2. Kesejahteraan konseli
Konselor
tidak diperkenankan untuk menyalahgunakan hasil asesmen dan
interpretasinya, dan konselor harus mencegah terjadinya penyalahgunaan.
Konselor harus menghormati hak konseli untuk mengetahui hasil dan
interpretasi yang dibuat, dan melihat keputusan dan rekomendasi yang
dibuat konseli.
a. Kompetensi dalam menggunakan dan menginterpretasi instrumen asesmen meliputi:
1) Pemahaman terhadap keterbatasan kompetensi
2) Pemahaman terhadap penggunaan hasil asesmen secara tepat
3) Pengambilan keputusan yang berbasis hasil asesmen
b. Pemberian ijin memberi informasi dalam asesmen dilakukan dengan:
a. Memberikan penjelasan kepada konseli
b. Memberikan penjelasan kepada penerima hasil
BAB V
PELANGGARAN TERHADAP KODE ETIK
A. Pendahuluan
Konselor
wajib mengkaji secara sadar tingkah laku dan perbuatannya bahwa ia
mentaati kode etik. Konselor wajib senantiasa mengingat bahwa setiap
pelanggaran terhadap kode etik akan merugikan diri sendiri, konseli,
lembaga dan pihak lain yg terkait. Pelanggaran terhadap kode etik akan
mendapatkan sangsi yang mekanismenya menjadi tanggung jawab Dewan
Pertimbangan Kode Etik ABKIN sebagaimana diatur dalam Anggaran Rumah Tangga ABKIN, Bab X, Pasal 26 ayat 1 dan 2 sebagai berikut:
(1) Pada organisasi tingkat nasional dan tingkat propinsi dibentuk DEWAN PERTIMBANGAN KODE ETIK BIMBINGAN DAN KONSELING INDONESIA.

# SOAL LATIHAN 1
Jawablah pertanyaan berikut berdasarkan kutipan kode etik konseling.
(a) Apa yang harus dicegah oleh konselor?
(b) Pelanggaran terhadap kode etik akan merugikan pihak mana saja?
(c) Mekanisme sanksi atas pelanggaran kode etik menjadi tanggung jawab siapa?
# SOAL LATIHAN 2
Tolong lanjutkan kutipan kode etik konseling mulai dari kalimat terakhirnya.
Baris data berikut tidak berkaitan dengan kutipan kode etik konseling.

# DATA TERSEDIA
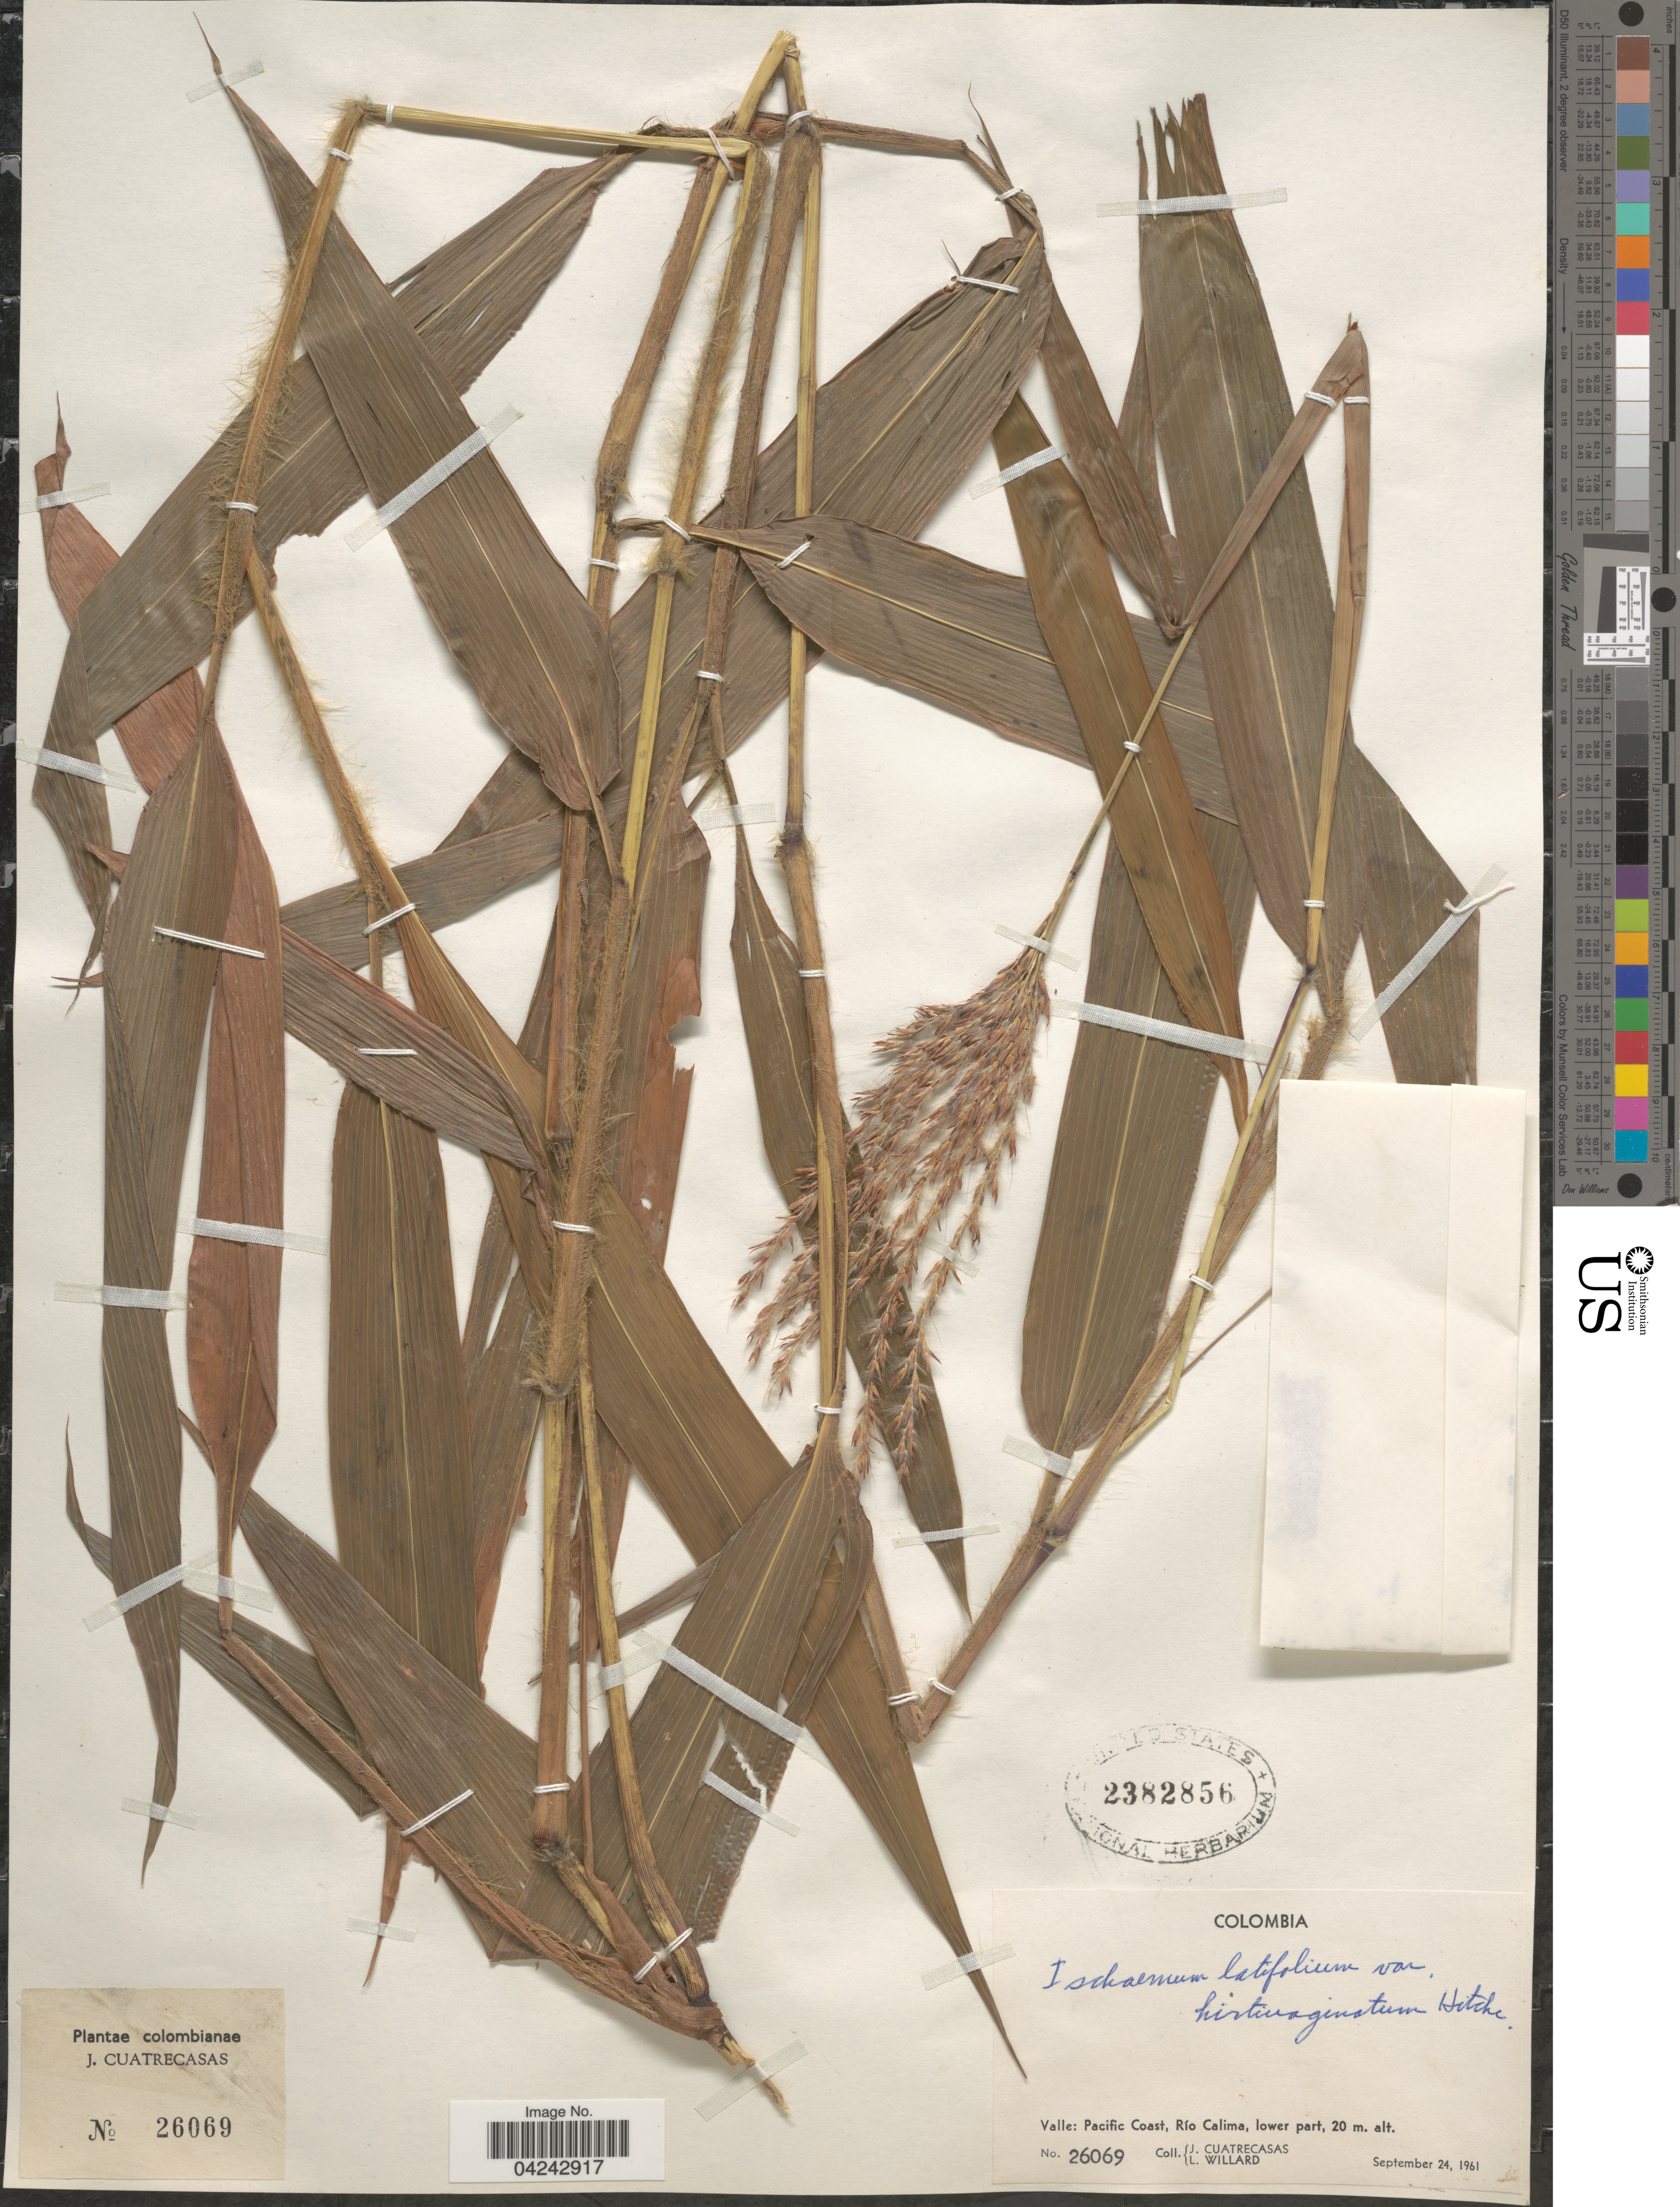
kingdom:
* * *
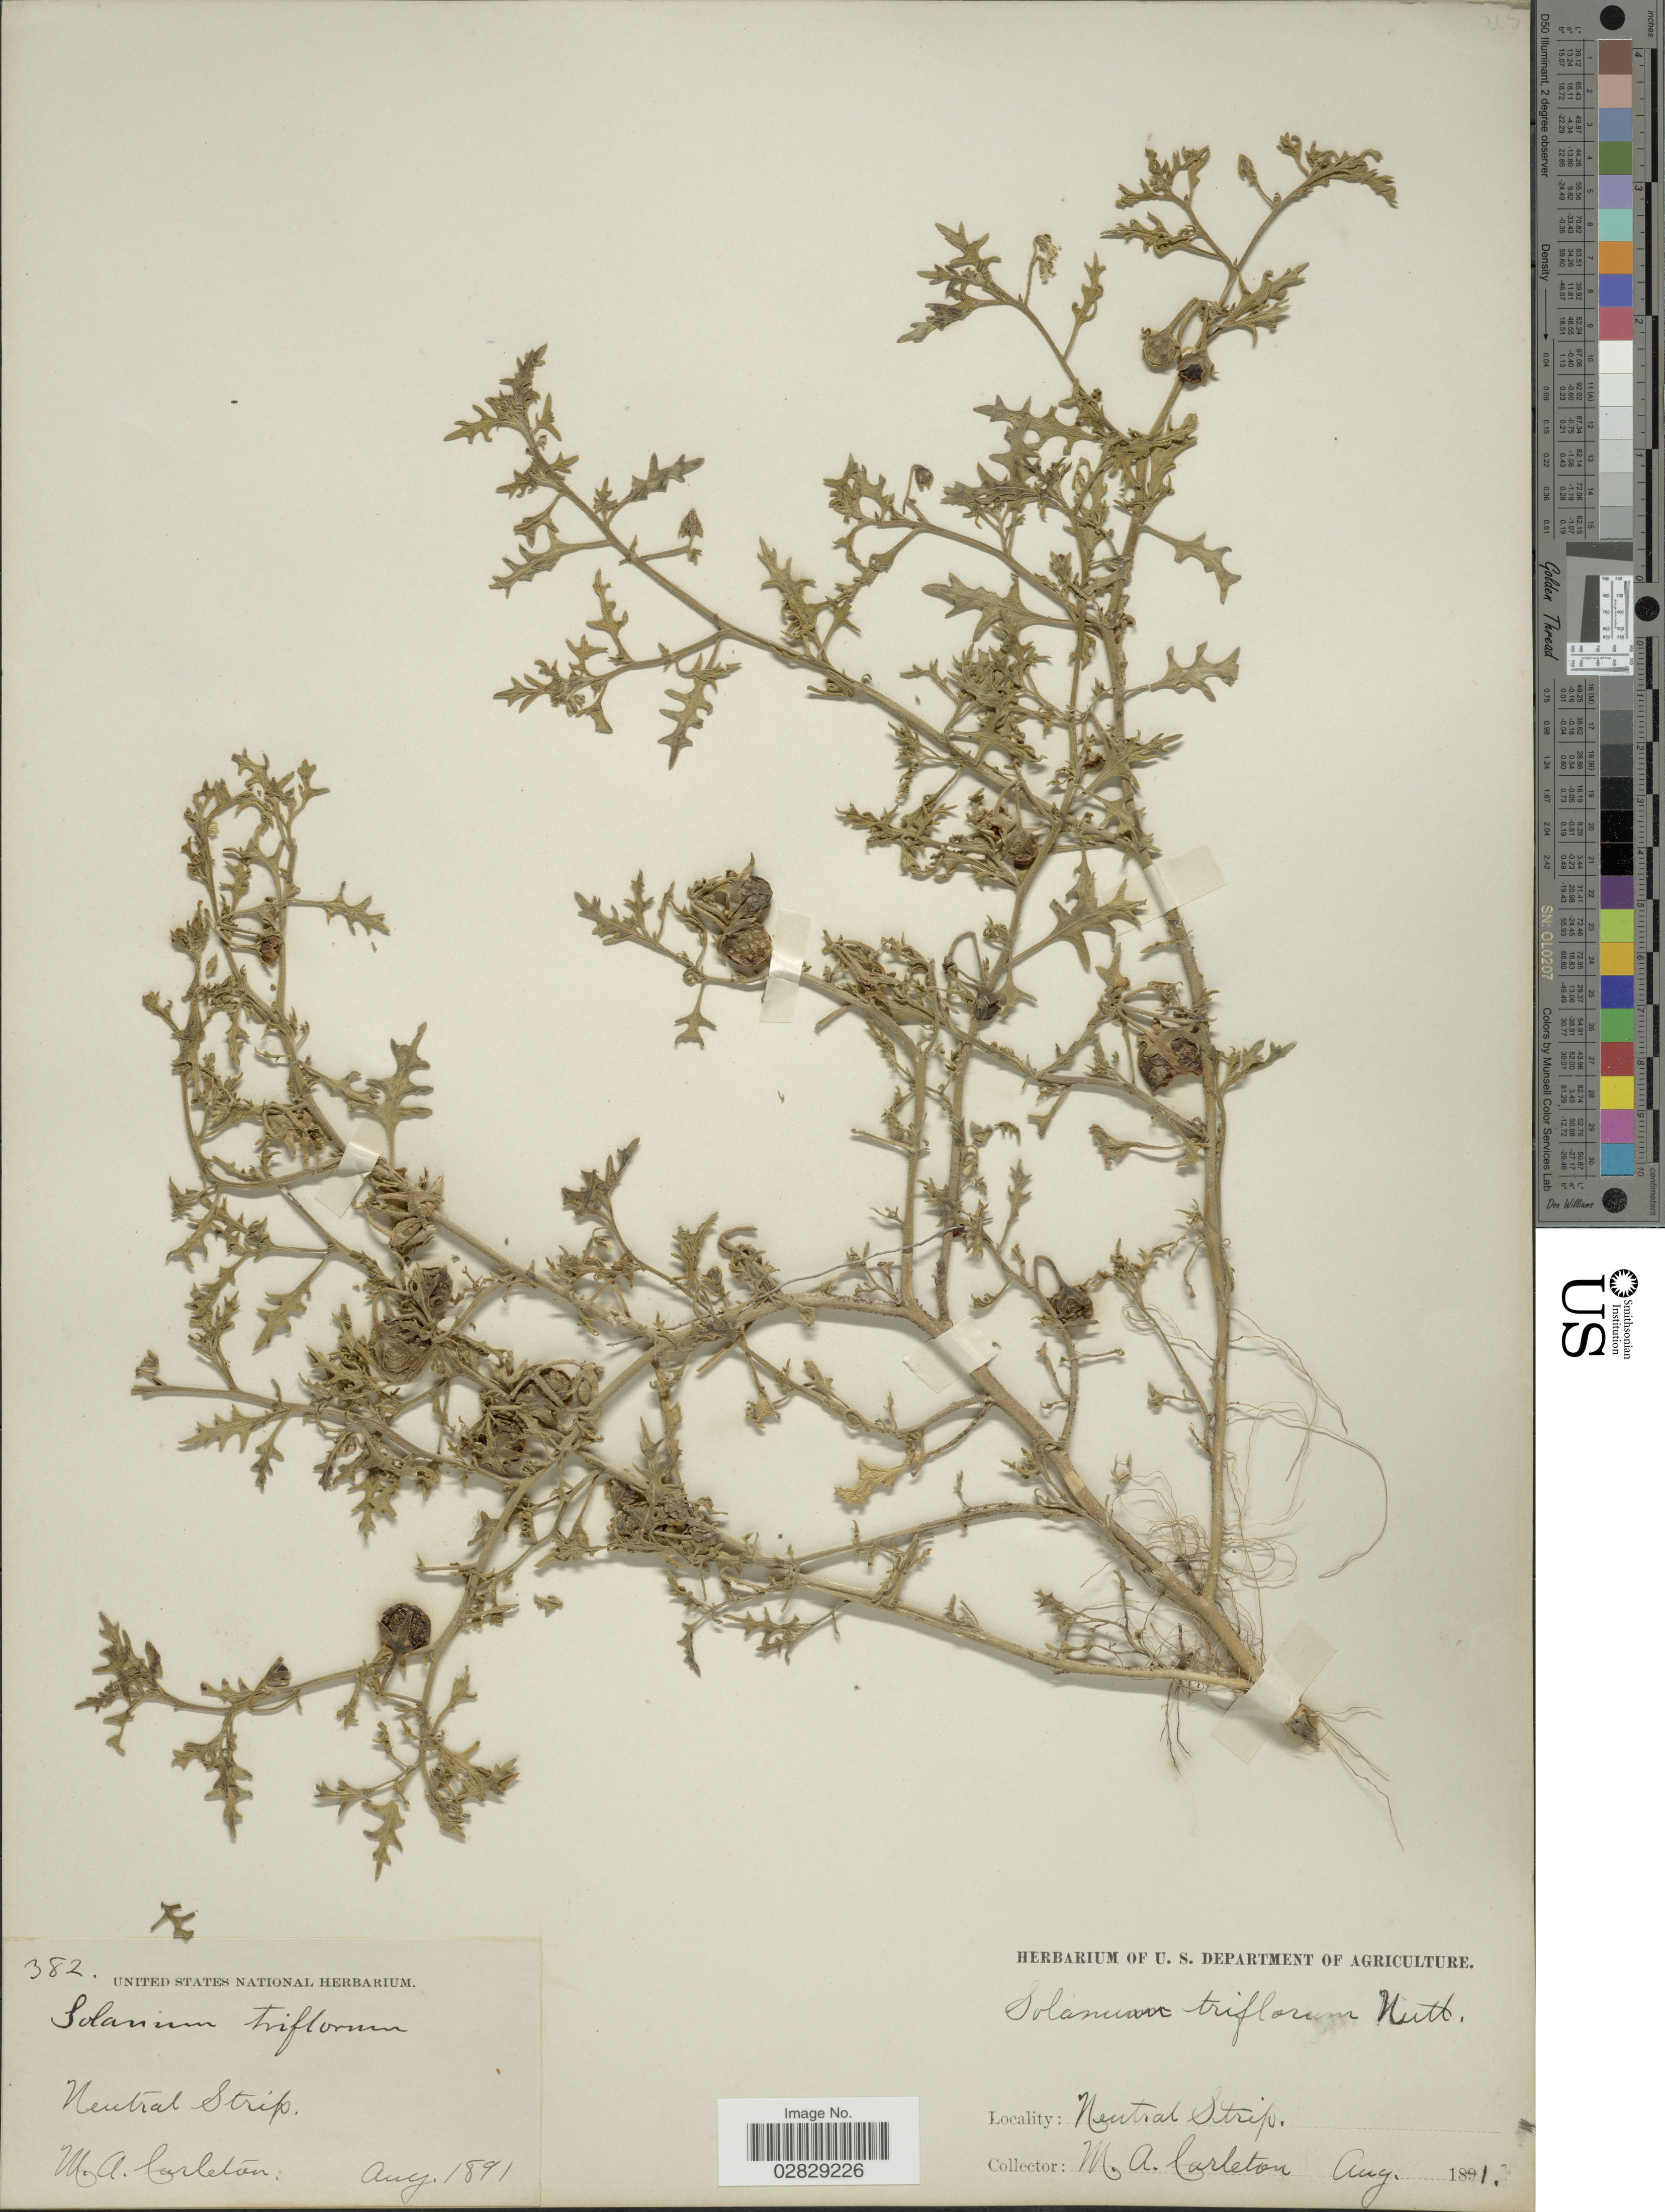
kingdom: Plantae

# JAWABAN LATIHAN 1
(a) Terjadinya penyalahgunaan hasil asesmen dan interpretasinya.
(b) Diri sendiri, konseli, lembaga, dan pihak lain yang terkait.
(c) Dewan Pertimbangan Kode Etik ABKIN.

# JAWABAN LATIHAN 2
(2) Dewan Pertimbangan Kode Etik Bimbingan dan Konseling Indonesia sebagaimana yang dimaksud oleh ayat (1) mempunyai fungsi pokok:
a. Menegakkan penghayatan dan pengalaman Kode Etik Bimbingan dan Konseling Indonesia.
b. Memberikan
pertimbangan kepada Pengurus Besar atau Pengurus Daerah ABKlN atau
adanya perbuatan melanggar Kode Etik Bimbingan dan Konseling oleh
Anggota setelah mengadakan penyelidikan yang seksama dan
bertanggungjawab.
c. Bertindak sebagai saksi di pengadilan dalam perkara berkaitan dengan profesi bimbingan dan konseling.
B. Bentuk Pelanggaran
1. Terhadap Konseli
a. Menyebarkan/membuka rahasia konseli kepada orang yang tidak terkait dengan kepentingan konseli
b. Melakukan perbuatan asusila (pelecehan seksual, penistaan agama, rasialis).
c. Melakukan tindak kekerasan (fisik dan psikologis) terhadap konseli.
d. Kesalahan dalam melakukan pratik profesional (prosedur, teknik, evaluasi, dan tindak lanjut).
2. Terhadap Organisasi Profesi
a. Tidak mengikuti kebijakan dan aturan yang telah ditetapkan oleh organisasi profesi.
b. Mencemarkan nama baik profesi (menggunakan organisasi profesi untuk kepentingan pribadi dan atau kelompok).
3. Terhadap Rekan Sejawat dan Profesi Lain Yang Terkait
a. Melakukan tindakan yang menimbulkan konflik (penghinaan, menolak untuk bekerja sama, sikap arogan)
b. Melakukan referal kepada pihak yang tidak memiliki keahlian sesuai dengan masalah konseli.
C. Sangsi Pelanggaran
Konselor
wajib mematuhi kode etik profesi Bimbingan dan Konseling. Apabila
terjadi pelanggaran terhadap kode etik Profesi Bimbingan dan Konseling
maka kepadanya diberikan sangsi sebagai berikut.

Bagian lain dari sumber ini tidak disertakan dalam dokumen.